Garlic aioli, steps up the game a notch.

It's the principle, I suppose. I'm an ardent traditionalist when it comes to burgers so it triggers my autism when people want to put random shit better off on a $40, 4-star, dinner main dish. Make it beef, the best cut you can find. A toasty homemade bun, nothing fancy or overly healthy. Then cook the burg and add stuff that compliments the beef.

Making it out of anything but beef and trying to make it fusion or fancy or whatever just ruins the point.

well this isn't the thread for your autism, I was given access to the best ingredients known to man here and I wasn't about to go into it lightly
I've worked in a five star joint, you know they still do burgers right?
ps head on over to hudsonvalleyfoiegras.com, you might see some things that will surprise you.

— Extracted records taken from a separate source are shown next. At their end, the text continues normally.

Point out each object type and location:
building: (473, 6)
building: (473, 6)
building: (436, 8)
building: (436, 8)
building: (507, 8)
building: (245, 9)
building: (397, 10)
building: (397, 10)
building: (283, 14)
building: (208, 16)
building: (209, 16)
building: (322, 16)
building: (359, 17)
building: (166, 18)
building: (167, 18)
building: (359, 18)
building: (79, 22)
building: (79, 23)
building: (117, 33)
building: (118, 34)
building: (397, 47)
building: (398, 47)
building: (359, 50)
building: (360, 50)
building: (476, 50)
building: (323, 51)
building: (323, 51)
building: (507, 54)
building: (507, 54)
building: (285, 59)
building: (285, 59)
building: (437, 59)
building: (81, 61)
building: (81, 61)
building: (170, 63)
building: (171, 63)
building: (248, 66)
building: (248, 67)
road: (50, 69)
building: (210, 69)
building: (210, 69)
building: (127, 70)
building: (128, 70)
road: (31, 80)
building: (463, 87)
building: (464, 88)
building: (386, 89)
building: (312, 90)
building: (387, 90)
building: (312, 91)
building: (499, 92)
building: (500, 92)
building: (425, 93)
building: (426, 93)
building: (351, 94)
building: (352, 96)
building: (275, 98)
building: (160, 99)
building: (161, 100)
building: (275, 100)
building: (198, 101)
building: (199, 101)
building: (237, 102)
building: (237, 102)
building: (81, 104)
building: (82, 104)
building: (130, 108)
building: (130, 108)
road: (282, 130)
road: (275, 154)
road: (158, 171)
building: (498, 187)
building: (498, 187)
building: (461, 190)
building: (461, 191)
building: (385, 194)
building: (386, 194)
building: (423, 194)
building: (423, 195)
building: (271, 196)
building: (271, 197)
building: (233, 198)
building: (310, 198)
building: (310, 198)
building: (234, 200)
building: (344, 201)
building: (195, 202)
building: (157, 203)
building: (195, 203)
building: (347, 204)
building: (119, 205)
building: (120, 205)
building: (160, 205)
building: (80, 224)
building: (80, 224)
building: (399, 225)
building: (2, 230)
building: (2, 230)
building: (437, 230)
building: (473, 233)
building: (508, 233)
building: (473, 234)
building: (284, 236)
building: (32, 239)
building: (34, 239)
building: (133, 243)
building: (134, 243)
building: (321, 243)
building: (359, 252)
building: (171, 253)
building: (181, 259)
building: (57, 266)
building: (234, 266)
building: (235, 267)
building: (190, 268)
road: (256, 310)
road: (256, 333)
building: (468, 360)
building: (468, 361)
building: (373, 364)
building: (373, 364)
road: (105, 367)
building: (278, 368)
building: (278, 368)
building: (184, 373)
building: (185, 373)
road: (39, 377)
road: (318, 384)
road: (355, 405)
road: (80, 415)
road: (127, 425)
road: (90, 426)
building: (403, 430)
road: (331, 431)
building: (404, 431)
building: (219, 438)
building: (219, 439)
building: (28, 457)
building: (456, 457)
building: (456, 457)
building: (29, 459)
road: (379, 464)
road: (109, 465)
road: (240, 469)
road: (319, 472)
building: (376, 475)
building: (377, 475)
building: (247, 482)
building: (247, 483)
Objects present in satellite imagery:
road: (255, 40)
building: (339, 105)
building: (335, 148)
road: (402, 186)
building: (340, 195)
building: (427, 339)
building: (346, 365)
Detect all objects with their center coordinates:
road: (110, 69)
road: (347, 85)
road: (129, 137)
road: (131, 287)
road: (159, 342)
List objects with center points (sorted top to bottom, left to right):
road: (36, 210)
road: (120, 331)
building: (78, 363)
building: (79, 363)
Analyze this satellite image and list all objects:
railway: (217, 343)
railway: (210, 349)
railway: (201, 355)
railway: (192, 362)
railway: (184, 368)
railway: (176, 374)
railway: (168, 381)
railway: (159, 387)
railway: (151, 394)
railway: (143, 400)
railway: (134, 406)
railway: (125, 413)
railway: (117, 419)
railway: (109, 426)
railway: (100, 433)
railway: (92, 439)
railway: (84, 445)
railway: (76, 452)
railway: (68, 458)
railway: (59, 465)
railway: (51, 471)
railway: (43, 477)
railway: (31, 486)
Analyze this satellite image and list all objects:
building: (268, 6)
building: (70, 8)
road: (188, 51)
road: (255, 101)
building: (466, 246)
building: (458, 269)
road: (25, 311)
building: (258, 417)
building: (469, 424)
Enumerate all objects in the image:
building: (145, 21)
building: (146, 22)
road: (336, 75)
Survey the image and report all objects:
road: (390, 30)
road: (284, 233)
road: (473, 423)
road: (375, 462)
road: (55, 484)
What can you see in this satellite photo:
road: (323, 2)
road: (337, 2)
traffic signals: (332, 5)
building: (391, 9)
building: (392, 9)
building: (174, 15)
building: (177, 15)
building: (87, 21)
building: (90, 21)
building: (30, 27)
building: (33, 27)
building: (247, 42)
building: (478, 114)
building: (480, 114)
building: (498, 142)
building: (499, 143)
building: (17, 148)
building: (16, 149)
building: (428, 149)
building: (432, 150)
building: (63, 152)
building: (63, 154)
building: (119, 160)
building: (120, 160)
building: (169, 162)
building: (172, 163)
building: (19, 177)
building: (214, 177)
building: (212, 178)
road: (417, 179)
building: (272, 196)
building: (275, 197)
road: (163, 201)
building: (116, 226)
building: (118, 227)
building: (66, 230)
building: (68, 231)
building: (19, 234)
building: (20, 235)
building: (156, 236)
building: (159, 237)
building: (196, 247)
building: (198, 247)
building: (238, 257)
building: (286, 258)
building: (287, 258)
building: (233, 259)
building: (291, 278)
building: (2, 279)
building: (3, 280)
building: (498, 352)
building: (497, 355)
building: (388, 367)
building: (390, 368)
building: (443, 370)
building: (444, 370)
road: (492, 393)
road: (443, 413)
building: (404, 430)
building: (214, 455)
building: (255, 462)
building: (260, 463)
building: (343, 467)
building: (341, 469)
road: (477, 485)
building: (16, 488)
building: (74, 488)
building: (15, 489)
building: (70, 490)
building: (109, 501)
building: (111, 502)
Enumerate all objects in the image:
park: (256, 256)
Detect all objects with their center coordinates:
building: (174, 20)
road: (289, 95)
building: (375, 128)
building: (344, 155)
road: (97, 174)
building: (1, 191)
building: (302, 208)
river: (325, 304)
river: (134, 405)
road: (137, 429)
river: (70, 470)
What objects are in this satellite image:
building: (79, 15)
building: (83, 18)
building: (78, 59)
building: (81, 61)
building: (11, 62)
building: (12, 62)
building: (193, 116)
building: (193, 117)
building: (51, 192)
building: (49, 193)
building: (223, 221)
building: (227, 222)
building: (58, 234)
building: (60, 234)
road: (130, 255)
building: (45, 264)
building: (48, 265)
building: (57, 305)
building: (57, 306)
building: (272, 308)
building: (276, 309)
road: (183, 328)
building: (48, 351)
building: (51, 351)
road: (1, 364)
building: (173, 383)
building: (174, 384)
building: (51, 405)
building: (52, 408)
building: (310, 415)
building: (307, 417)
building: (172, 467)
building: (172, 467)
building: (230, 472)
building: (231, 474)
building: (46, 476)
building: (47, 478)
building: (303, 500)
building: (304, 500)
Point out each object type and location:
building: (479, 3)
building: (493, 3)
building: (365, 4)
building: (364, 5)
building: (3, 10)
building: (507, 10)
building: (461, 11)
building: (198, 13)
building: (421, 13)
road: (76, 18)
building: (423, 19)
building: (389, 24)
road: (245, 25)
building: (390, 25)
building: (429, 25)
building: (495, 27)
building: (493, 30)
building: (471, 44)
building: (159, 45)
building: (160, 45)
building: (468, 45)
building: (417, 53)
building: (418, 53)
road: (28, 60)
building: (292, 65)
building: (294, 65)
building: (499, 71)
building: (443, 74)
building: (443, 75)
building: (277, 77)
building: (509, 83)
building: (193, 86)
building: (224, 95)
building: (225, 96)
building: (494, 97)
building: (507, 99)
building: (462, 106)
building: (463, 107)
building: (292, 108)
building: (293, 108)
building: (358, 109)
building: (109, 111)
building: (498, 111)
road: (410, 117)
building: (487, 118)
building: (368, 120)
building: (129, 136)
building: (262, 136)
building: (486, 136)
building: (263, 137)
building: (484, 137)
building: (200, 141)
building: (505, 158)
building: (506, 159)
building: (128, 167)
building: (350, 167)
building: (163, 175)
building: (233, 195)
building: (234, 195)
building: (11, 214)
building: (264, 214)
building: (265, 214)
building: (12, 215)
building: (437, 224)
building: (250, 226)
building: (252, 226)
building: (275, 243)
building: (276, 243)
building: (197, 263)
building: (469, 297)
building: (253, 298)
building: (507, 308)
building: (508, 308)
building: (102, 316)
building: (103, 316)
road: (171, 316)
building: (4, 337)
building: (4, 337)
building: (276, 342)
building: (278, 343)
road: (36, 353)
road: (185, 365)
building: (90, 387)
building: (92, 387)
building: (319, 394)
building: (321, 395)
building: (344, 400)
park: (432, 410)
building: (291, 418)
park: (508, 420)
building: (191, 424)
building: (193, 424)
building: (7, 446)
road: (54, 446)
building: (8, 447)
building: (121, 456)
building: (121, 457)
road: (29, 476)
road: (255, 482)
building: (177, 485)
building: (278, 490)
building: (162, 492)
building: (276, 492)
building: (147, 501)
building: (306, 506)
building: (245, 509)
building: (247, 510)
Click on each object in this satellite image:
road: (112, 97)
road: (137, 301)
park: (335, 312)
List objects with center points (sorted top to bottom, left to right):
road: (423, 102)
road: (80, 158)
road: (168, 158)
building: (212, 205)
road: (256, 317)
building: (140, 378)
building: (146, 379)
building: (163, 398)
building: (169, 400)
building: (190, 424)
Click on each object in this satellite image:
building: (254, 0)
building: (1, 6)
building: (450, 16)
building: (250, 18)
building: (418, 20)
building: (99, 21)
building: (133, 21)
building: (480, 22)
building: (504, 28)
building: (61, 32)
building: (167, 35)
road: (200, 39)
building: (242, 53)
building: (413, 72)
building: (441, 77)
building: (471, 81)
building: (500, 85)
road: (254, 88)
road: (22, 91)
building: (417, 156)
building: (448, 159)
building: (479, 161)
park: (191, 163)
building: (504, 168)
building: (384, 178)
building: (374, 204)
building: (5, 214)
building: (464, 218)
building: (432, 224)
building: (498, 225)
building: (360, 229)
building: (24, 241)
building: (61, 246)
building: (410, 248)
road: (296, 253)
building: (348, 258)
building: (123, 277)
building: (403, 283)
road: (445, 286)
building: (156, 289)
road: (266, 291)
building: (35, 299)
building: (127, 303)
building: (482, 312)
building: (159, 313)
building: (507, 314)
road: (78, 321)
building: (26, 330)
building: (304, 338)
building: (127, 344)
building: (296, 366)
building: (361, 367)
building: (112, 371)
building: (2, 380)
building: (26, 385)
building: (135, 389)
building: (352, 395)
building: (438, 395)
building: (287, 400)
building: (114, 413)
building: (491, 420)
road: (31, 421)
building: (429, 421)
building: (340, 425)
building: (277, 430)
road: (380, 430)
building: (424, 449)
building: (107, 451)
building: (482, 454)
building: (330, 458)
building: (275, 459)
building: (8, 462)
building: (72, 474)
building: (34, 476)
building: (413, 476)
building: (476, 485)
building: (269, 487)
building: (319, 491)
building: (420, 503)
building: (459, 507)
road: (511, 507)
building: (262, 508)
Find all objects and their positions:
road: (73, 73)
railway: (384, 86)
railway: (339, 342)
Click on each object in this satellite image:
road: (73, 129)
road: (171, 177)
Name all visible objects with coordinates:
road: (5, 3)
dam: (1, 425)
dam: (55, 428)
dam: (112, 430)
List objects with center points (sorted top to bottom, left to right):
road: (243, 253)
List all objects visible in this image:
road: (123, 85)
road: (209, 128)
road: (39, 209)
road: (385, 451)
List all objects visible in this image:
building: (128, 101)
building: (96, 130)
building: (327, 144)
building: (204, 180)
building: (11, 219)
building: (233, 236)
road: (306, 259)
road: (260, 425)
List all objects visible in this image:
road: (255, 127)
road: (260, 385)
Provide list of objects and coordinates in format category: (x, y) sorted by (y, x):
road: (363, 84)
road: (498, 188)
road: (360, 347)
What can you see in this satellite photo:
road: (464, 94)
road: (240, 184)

>challah bread bun (I have a hella recipe from a place I used to work)
could you share the recipe please.

my burger would be a tasty toasted bun like this user speaks of
good beef at least 20% fat, at least 8 oz patty
mayo on the bottom bun
BBQ sauce on the burger
bacon
American cheese
BBQ sauce on the cheese too
fried onion straws
ketchup for dipping

the classic bacon western burger is where its at

>Burger from a five star joint
I guess high class food isn't for me. I respect the art, science, and the effort, but the second you start shilling a hamburger of all things to me with duck fat on it then it starts to get really meme-y.

that's literally fine dining, thirty year old men out meming each other so they can sell you twenty dollars worth of product for a hundred and fifty bucks
it's beautiful
sometimes the food is even pretty good

I'd honestly go to Mcdonalds and get a Grand Mac Meal. Zero effort and world-class flavor.

The ground up beans are a substitute for meat.

You still making kraft singles grilled cheese on wonder bread OP?

>food analogy

Kangaroo Burger with Sweet Potato Fries.

That shit is the tastiest fuckin meal you will ever have.